This isn’t your Dad’s B2B Sales and Marketing

Back in the day, in the 1970s and 80s, companies like Xerox and IBM established the best practices on how B2B, and especially technology, was successfully marketed and sold. But according to Jefre Ogden, President of Find New Customers, the way your Dad sold back in the day is over. Done. Kaput.

The catalyst for this change has been the Internet, which has clearly made more information and tools available to decision makers, and put the buyer in control, and Frugalnomics, the age of austerity which drives buyer focus on value and the bottom-line vs. innovation.

As a result, B2B sales and marketing will never be the same, evidenced by “how so many things we did when we sold to businesses in the past — things that actually worked well — no longer work.” According to Mr. Ogden.

And what used to work but doesn’t now? Here’s a list of how the B2B selling cycle has dramatically changed:

Out with the Old: Get to the Decision Maker to get the sale

In with the New: Today, B2B buying decisions have more stakeholders than ever.  To be successful, you often have to engage executives, finance, business leaders, purchasing, operations and technologists, and provide compelling value messages to each stakeholder. The challenge, how do you market with what matters to each stakeholder personally, and empower sales professionals with the right content, knowledge and value metrics to be compelling to this diverse group?

Out with the Old: A nice website will get people's attention Unfortunately, most everyone has a nice website.

In with the New:  In the new world where buyers are in control, content is king. Studies indicate that 9 out of 10 buyers consumed and relied on content on their way to purchase decision: especially white papers, eBooks, webinars, interactive analysis tools, podcasts, and video clips. And the content that worked best was content personalized to the buyer: their industry, their title, their stage of the buying process.

In the age of Frugalnomics, where value and savings reigns supreme, engaging buyers with personalized tools to help them diagnose their issues, identify savings opportunities and prove savings / value are more important than ever.

Out with the Old:  With enough leads and we will find more sales opportunities Buyers are inundated with cold-calls, e-mails and sales pitches, making qualified leads harder than ever to generate, and making “cold calling” a thing of the past.

In with the New: According to Mr. Ogden, “9 out of 10 of buyers say, when they are ready to buy, they find you.” And when they find you do you have the right tools to engage them? The marketing mix needs to change, investing in the right tools and content to engage the buyer, rather than cold calling.

And if you do reach out to buyers, adding personalized value to every outreach is required. Valuable research and interactive tools are required.

Out with the Old:  If we optimize our website for search, we'll attract prospective buyers

In with the New:  Unfortunately, most buyers rely on vendor relationships and recommendations and not search. According Mr Ogden, “7 out of 10 buyers say they start their buying process at vendor sites, not Google.”

This is emphasized in recent buyer surveys from SiriusDecisions, analysts and peers are the most trusted buyer resources earlier in the sales cycle. Analyst case studies and validation, and peer social network recommendations are key to early engagement success.

Later in the sales cycle, personalized value-added content, tools and advice via the corporate web site or micro-sites is required. Don’t have the information buyers are looking for as they do their research, and don’t have the content validated by analyst and peers for credibility, and you can lose the deal.

Out with the Old: Follow a strict sales methodology, including qualification on budget, access to power, needs and timeframe (BANT). Then walk them through the sales cycle — with a demo, proposal, etc.

In with the New: Today, buyers engage with you at different stages, some earlier than others. As well, with more decision makers and more information available, neatly moving though a sales cycle is a thing of the past.

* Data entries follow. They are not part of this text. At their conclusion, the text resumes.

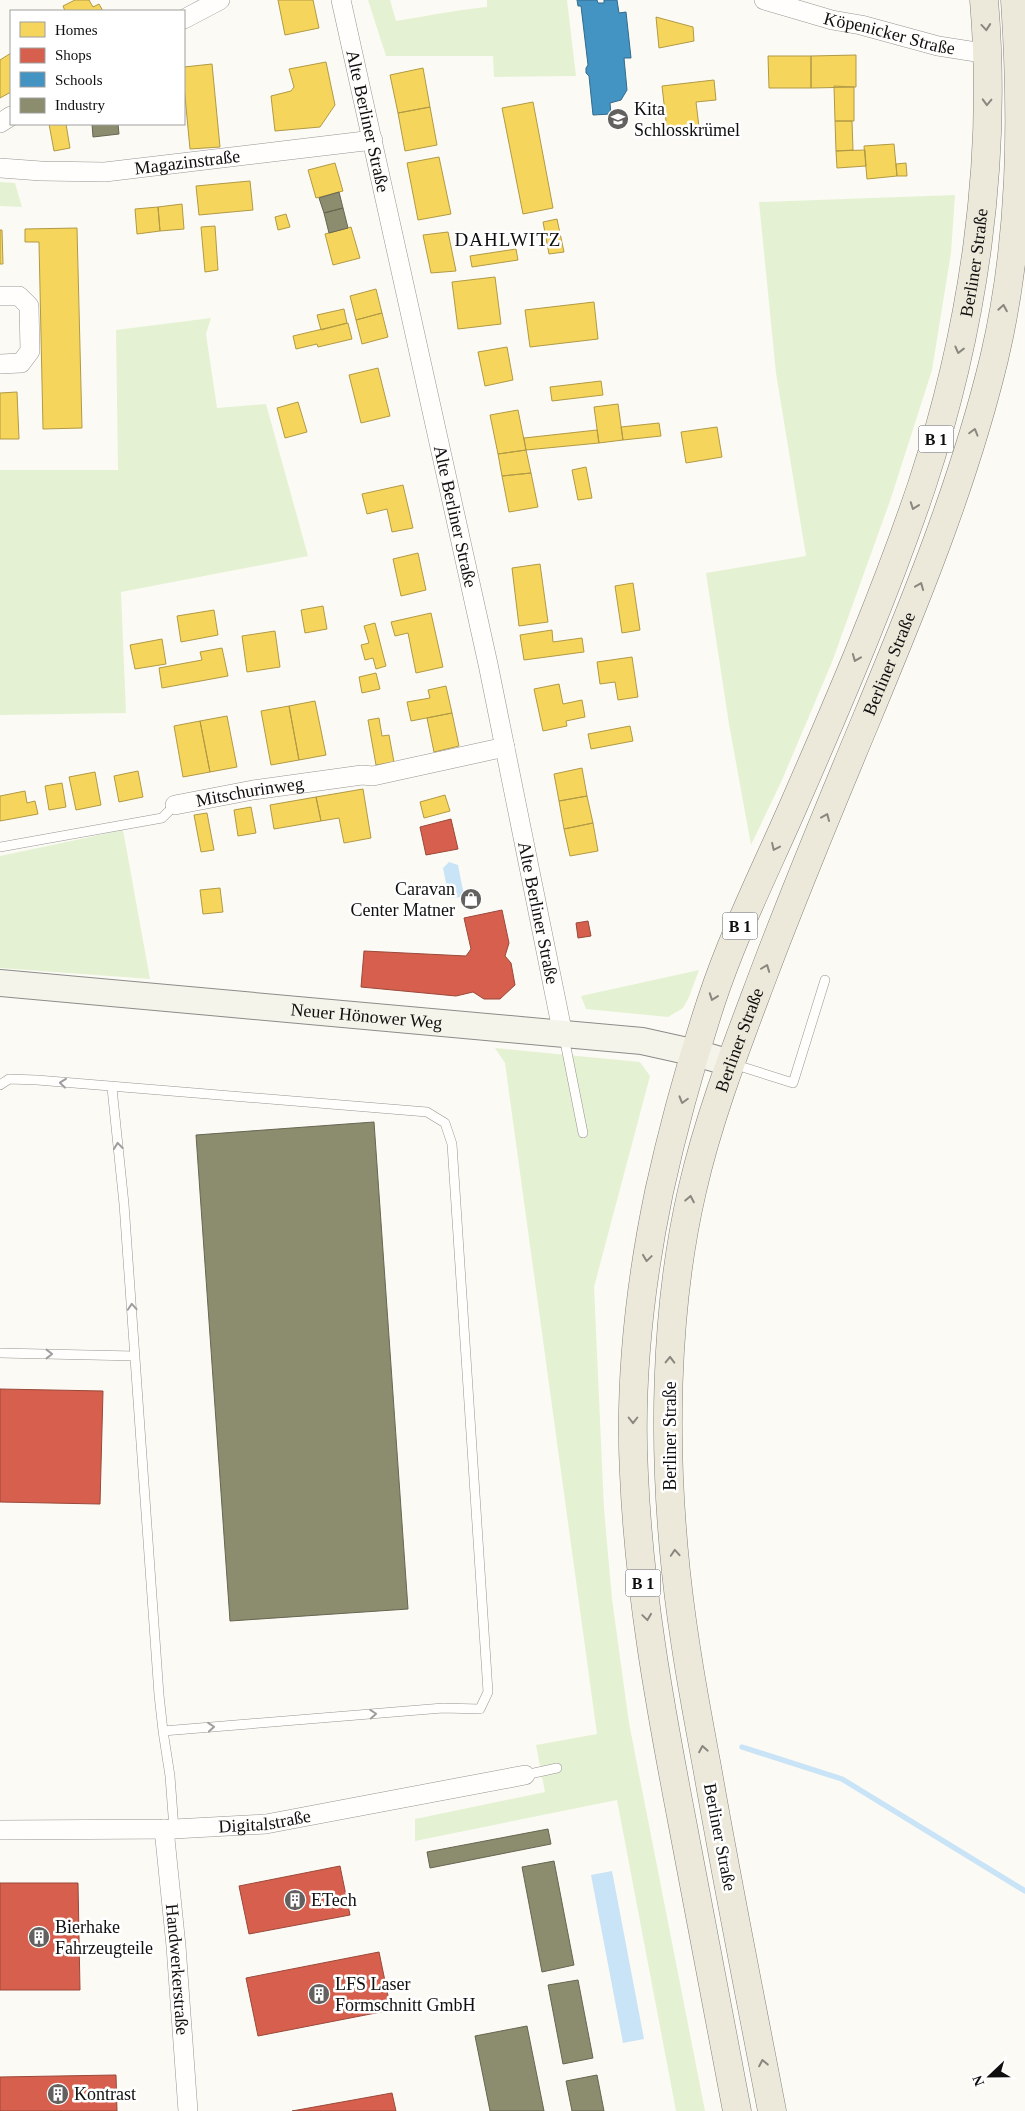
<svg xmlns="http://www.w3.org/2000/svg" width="1025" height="2111" font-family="Georgia,serif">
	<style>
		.green { fill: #e4f2d3 }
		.water { fill: #c9e4f7 }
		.homes { fill: #f6d55c; stroke: #b19a45 }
		.shops { fill: #d6604d; stroke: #9a483a }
		.schools { fill: #4393c3; stroke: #336b8d }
		.industry { fill: #8c8c6e; stroke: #666652 }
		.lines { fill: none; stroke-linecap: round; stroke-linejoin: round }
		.stream { stroke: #c9e4f7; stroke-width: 5.5 }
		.lane-casing { stroke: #969592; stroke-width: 10 }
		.street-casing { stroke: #969592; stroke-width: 20 }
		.secondary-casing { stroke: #8c8b89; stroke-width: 28 }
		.primary-casing { stroke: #83827f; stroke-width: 29 }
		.lane { stroke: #fffefd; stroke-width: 9 }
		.street { stroke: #fffefd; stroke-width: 19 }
		.secondary { stroke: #f5f4ea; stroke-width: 26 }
		.primary { stroke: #ede9da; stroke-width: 28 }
		.oneway { stroke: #89877f }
		.oneway2 { stroke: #9f9e9e }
		.labels { text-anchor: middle; stroke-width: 5; stroke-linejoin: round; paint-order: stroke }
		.shield { fill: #fff; stroke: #575757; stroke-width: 1 }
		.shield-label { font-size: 16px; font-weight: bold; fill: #0f0f0f }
		.street-label { font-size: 18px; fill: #0f0f0f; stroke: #fff }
		.poi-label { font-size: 18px; fill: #0f0f0f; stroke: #fff; text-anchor: start }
		.neighbourhood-label { font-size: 19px; letter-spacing: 1px; fill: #0f0f0f; stroke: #fff }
	</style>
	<rect width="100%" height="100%" fill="#fcfaf4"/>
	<path class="green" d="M368,0H390L396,21C426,16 456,10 487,7V0H567L576,76L494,77L493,56H386Z
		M0,182L15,183L22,207L0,206Z
		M955,195L951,253L932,370L890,501L832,662L782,780L751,845L729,724L706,573L806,556L776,373L759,202Z
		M211,318L206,334L217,408L266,404L308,556L121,592L126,713L0,715V470H118L116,330Z
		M123,830L150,979L0,968V856Z
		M699,970L689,997L683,1008L668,1017L586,1009L581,996Z
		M495,1048L640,1062L650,1076L594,1287L604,1509L612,1599L629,1723L705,2111H676L617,1800L415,1841V1819L545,1792L536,1745L597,1734L505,1063Z"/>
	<path class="water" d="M449,862L458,865L464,895L462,897L449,898L443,868Z
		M612,1871L644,2039L623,2043L591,1875Z"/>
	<path class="homes" d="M75,0H89L93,7L99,4L103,11H65L63,6Z
		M278,0H313L319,28L285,35Z
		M656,17L693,27L694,41L659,48Z
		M11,53V92L0,98V60Z
		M856,55V87L811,88V56Z
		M768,56H811V88H769Z
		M326,62L335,105L320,127L275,131L271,96L291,91L294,87L289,69Z
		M212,64L220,147L190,149L184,86V67Z
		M423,68L430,107L398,113L390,75Z
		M714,80L716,100L696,102L699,127L667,130L662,86Z
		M834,86L854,87V121H835Z
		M533,102L553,208L523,214L502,108Z
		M430,107L437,145L405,151L398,113Z
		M835,121H852L853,150L836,151Z
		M49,124H66L70,148L54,151Z
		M894,144L897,176L867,179L864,146Z
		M865,150L866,166L837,168L836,151Z
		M439,157L451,214L418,220L407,163Z
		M335,163L343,191L316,198L308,170Z
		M906,163L907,176H897L896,164Z
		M250,181L253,210L199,215L196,186Z
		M182,204L184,229L160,231L158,207Z
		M158,207L160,231L137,234L135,209Z
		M286,214L290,227L278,230L275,217Z
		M557,219L564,252L549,254L543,222Z
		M215,226L218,270L205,272L201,227Z
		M351,227L360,258L333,265L325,234Z
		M77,228L82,428L43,429L39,242H25V229Z
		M0,230H2L3,264H0Z
		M448,232L456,271L431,273L423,235Z
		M516,249L518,260L472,267L470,256Z
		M495,277L501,324L458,329L452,282Z
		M376,289L382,313L356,320L350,296Z
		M594,302L598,339L530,347L525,310Z
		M344,309L347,323L321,330L317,315Z
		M382,313L388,337L362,344L356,320Z
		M348,323L352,339L318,347L317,344L296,349L293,336Z
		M507,347L513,380L485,386L478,352Z
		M378,368L390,416L361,423L349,375Z
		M601,381L603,395L552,401L550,387Z
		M17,392L19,439H0V393Z
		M298,402L307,432L285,438L277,408Z
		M618,404L623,440L599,443L594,407Z
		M518,410L526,450L498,454L490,415Z
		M659,423L661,436L623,440L621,427Z
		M717,427L722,457L686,463L681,432Z
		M597,430L599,443L526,450L524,438Z
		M526,450L531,473L502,476L498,454Z
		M586,467L592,498L578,500L572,470Z
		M531,473L538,507L509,512L502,476Z
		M403,485L413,528L392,532L387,509L367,514L362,494Z
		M418,553L426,590L401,596L393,559Z
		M540,564L548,622L519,626L512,568Z
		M633,583L640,630L622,633L615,586Z
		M323,606L327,629L305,633L301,610Z
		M214,610L218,635L181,642L177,616Z
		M431,613L443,667L416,673L408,633L395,636L391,622Z
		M375,623L386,666L376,669L373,658L365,660L361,645L369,643L364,626Z
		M552,630L553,642L582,638L584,652L524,660L520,635Z
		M275,631L280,667L247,672L242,636Z
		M162,639L166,664L135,669L130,645Z
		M222,648L228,676L162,688L159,668L202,660L200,652Z
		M632,657L638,697L618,700L615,682L600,684L597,662Z
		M376,673L380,689L362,693L359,677Z
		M559,684L563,704L582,700L585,717L566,721L567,726L543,731L534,689Z
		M446,686L452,713L411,721L407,702L430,698L428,690Z
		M315,701L326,755L299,760L289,706Z
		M289,706L299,760L271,765L261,711Z
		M452,713L459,746L434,752L427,718Z
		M227,716L237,767L210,772L200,721Z
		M379,718L382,736L389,735L394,762L376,765L368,720Z
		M200,721L210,772L183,777L174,726Z
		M630,726L633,741L591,749L588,734Z
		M582,768L587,796L559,801L554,774Z
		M138,771L143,797L119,802L114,776Z
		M95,772L101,805L76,810L69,777Z
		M62,783L66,807L49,810L45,786Z
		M363,789L371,838L344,843L339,818L321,821L316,797Z
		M25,791L27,803L35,801L38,814L0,821V796Z
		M445,795L450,811L424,818L420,802Z
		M587,796L593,823L564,829L559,801Z
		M316,797L321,821L274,829L270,805Z
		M251,807L256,833L238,836L234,810Z
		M207,813L214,850L201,852L194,815Z
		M593,823L598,851L570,856L564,829Z
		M220,888L223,912L203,914L200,890Z"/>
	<path class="shops" d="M451,819L458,849L426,855L420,827Z
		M502,910L509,943L505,956L511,963L515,985L500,999H484L473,992L456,996L361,987L364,951L466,956L471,949L464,918Z
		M588,921L591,936L578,938L576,923Z
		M0,1389L103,1391L100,1504L0,1502Z
		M340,1866L350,1915L249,1934L239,1886Z
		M0,1883H78L80,1990H0Z
		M379,1952L391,2010L258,2036L246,1978Z
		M116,2075L117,2111H0V2077Z
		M392,2093L396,2111H292Z"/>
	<path class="schools" d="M577,0H597L598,3H604V0H617L619,13L626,12L631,58H624L627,90L621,100L610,103L611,114L593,115L589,76L586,73V68L588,65L581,6H578Z"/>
	<path class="industry" d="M92,124H118L119,134L93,137Z
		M339,192L343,208L324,213L319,198Z
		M343,208L348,228L329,233L324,213Z
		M374,1122L408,1609L230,1621L196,1135Z
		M548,1829L551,1844L430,1868L427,1852Z
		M554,1861L574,1965L542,1972L522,1867Z
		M578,1980L593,2058L563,2064L548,1985Z
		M527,2026L544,2111H490L475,2036Z
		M597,2075L604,2111H572L566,2081Z"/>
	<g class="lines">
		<path class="stream" d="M742,1747L842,1779L1025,1891"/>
		<g class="lane-casing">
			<path id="lane" d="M0,847L162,818L175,805
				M564,1037L583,1133
				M733,1064L793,1083L825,980
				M0,1085L9,1079L37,1080L427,1112L445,1123L452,1144L488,1692L480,1709L443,1708L163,1731
				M112,1088L124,1204L159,1695L163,1731L170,1776L174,1829
				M0,1353L135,1356
				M525,1775L557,1768"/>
		</g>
		<g class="street-casing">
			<g id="street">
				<path id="s1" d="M341,0L488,664L563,1035"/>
				<path id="s2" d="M764,0L832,20L861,25L938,46L989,54"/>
				<path d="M184,19L220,0"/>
				<path d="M0,123L11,116"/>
				<path id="s3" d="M0,168L41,171L105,172L373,140"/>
				<path d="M0,296H19L29,306L30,351L21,363L0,364"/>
				<path id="s4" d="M175,805L253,790L362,775L373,776L505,747"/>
				<path id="s5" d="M164,1829L176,1946L188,2111"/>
				<path id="s6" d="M0,1830L174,1829L266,1824L525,1775"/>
			</g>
		</g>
		<g class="secondary-casing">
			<g id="secondary">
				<path id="s7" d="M0,983L642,1041L696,1053L730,1063"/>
			</g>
		</g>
		<g class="primary-casing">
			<g id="primary">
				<path id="s8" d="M737,2111C719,2014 700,1918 682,1821C660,1706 639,1591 634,1474C629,1380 640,1284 659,1192C673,1128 691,1063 711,1002C734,932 767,867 796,800C841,697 886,592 922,485C973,330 998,163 984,0"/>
				<path id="s9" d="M772,2111C750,1996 727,1882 707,1767C695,1703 683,1638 676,1572C663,1449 664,1313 692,1191C709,1116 737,1045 764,973C796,888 831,804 866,720C915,602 964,483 994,359C1022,241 1023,120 1015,0"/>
			</g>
		</g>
		<use href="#lane" class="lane"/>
		<use href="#street" class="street"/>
		<use href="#secondary" class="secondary"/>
		<use href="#primary" class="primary"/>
	</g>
	<defs><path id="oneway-chevron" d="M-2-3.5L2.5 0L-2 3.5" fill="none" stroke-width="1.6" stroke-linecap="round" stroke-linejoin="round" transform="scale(1.25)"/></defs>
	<g class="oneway">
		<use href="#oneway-chevron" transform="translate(986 27) rotate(85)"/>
		<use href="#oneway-chevron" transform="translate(987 102) rotate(92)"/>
		<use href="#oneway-chevron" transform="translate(1003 308) rotate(-80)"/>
		<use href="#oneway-chevron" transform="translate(959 350) rotate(104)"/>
		<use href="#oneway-chevron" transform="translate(974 432) rotate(-74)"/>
		<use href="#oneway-chevron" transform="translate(914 506) rotate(110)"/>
		<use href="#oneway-chevron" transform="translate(920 586) rotate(-68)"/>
		<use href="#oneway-chevron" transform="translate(856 658) rotate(112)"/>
		<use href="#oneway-chevron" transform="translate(826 817) rotate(-67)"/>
		<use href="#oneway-chevron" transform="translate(775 847) rotate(115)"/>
		<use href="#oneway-chevron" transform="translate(766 968) rotate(-69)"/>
		<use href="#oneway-chevron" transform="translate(713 997) rotate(110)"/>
		<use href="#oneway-chevron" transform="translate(683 1100) rotate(106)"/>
		<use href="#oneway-chevron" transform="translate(690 1199) rotate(-79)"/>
		<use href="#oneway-chevron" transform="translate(647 1258) rotate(98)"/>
		<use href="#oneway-chevron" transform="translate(670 1360) rotate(-89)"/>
		<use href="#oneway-chevron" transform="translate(633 1420) rotate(90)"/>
		<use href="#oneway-chevron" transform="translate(675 1553) rotate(-94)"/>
		<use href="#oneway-chevron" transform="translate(647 1617) rotate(82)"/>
		<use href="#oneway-chevron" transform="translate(703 1749) rotate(-100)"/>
		<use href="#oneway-chevron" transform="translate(763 2063) rotate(-101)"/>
	</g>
	<g class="oneway2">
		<use href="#oneway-chevron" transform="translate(63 1083) rotate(-174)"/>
		<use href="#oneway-chevron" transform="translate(118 1146) rotate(-96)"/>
		<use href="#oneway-chevron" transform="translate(132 1307) rotate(-94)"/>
		<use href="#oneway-chevron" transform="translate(49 1354)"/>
		<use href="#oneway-chevron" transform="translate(373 1714) rotate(-4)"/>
		<use href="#oneway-chevron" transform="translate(211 1727) rotate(-5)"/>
	</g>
	<defs>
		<g id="school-disc" transform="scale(1.125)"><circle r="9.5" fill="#62615f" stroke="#fff"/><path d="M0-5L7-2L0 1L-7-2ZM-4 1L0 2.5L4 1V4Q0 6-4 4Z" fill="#fff"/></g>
		<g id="shop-disc" transform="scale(1.125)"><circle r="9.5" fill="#62615f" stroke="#fff"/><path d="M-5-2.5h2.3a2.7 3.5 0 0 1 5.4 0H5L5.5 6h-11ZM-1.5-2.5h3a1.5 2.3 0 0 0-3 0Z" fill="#fff"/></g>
		<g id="building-disc" transform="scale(1.125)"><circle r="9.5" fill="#62615f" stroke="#fff"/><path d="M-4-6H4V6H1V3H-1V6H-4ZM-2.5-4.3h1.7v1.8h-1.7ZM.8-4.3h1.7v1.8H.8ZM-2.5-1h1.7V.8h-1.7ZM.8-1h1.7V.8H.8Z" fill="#fff"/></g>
	</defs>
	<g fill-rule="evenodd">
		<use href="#school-disc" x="618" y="119"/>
		<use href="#shop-disc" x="471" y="899"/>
		<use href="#building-disc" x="295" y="1900"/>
		<use href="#building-disc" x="39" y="1937"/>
		<use href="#building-disc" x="319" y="1994"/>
		<use href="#building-disc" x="58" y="2094"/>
	</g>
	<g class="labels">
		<g class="shield">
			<rect x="918.5" y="425.5" width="35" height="27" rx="4"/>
			<rect x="722.5" y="912.5" width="35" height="27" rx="4"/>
			<rect x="625.5" y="1569.5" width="35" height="27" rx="4"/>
		</g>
		<g class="shield-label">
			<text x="936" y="445">B 1</text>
			<text x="740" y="932">B 1</text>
			<text x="643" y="1589">B 1</text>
		</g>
		<g class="street-label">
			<text dy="6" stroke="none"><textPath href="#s2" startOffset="130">Köpenicker Straße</textPath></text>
			<text dy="6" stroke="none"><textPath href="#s1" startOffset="124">Alte Berliner Straße</textPath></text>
			<text dy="6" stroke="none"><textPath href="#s3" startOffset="188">Magazinstraße</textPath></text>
			<text dy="6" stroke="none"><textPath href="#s8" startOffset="1914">Berliner Straße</textPath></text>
			<text dy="6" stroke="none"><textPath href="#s1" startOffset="529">Alte Berliner Straße</textPath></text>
			<text dy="6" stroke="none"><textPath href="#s9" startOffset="1494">Berliner Straße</textPath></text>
			<text dy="6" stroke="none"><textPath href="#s4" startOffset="76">Mitschurinweg</textPath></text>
			<text dy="6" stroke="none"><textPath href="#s1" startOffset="934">Alte Berliner Straße</textPath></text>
			<text dy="6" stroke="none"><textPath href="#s7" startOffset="368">Neuer Hönower Weg</textPath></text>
			<text dy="6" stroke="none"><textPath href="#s9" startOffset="1089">Berliner Straße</textPath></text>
			<text transform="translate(670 1436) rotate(-90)" y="6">Berliner Straße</text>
			<text dy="6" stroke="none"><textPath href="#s6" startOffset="265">Digitalstraße</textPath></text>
			<text transform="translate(720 1837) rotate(79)" y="6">Berliner Straße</text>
			<text dy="6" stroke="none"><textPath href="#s5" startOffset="141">Handwerkerstraße</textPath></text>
		</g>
		<g class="poi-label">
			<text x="634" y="115">Kita<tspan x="634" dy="21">Schlosskrümel</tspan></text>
			<text x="455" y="895" text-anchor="end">Caravan<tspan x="455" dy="21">Center Matner</tspan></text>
			<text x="311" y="1906">ETech</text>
			<text x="55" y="1933">Bierhake<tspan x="55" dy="21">Fahrzeugteile</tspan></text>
			<text x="335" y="1990">LFS Laser<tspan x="335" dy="21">Formschnitt GmbH</tspan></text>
			<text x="74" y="2100">Kontrast</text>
		</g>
		<g class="neighbourhood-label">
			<text x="508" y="246">DAHLWITZ</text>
		</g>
	</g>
	<rect x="10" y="10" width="175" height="115" fill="#ffffff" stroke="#9f9f9f"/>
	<rect x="20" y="22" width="25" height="15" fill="#f6d55c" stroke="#9f9f9f"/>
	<text x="55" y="35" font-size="15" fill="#0f0f0f">Homes</text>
	<rect x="20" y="48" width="25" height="15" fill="#d6604d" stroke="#9f9f9f"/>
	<text x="55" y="60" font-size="15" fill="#0f0f0f">Shops</text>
	<rect x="20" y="72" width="25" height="15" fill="#4393c3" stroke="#9f9f9f"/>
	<text x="55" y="85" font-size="15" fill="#0f0f0f">Schools</text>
	<rect x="20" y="98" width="25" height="15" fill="#8c8c6e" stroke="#9f9f9f"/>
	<text x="55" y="110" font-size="15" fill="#0f0f0f">Industry</text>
	<g transform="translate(990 2076) rotate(248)" stroke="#ffffff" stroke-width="4" paint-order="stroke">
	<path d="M0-4L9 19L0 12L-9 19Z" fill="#0f0f0f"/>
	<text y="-8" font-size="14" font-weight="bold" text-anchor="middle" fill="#0f0f0f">N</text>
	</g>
</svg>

Formal budgets have been replaced with austerity, ad-hoc decisions and more discretionary spending. To win, you have to proactively diagnose customer issues and provide business cases to prove better value than other investment opportunities in order to be in line to grab the discretionary budget when its available.

Formal routines such as Answering Requests for Proposals (RFPs) are a thing of the past.

The Bottom Line

“The reality is that buyers move back and forth though a buying process and come up with budgets in an ad hoc approach. The nice and neat process of the past is dead,” concludes Mr Ogden.

The buyer is now in control in the age of Internet fueled decision making and Frugalnomics. The successful B2B marketer and seller recognize that the old ways to success are dead. Today the roadmap to success is a proactive facilitator in the buying lifecycle, providing personalized content and analysis to help diverse group of decision makers value the correct purchase decision.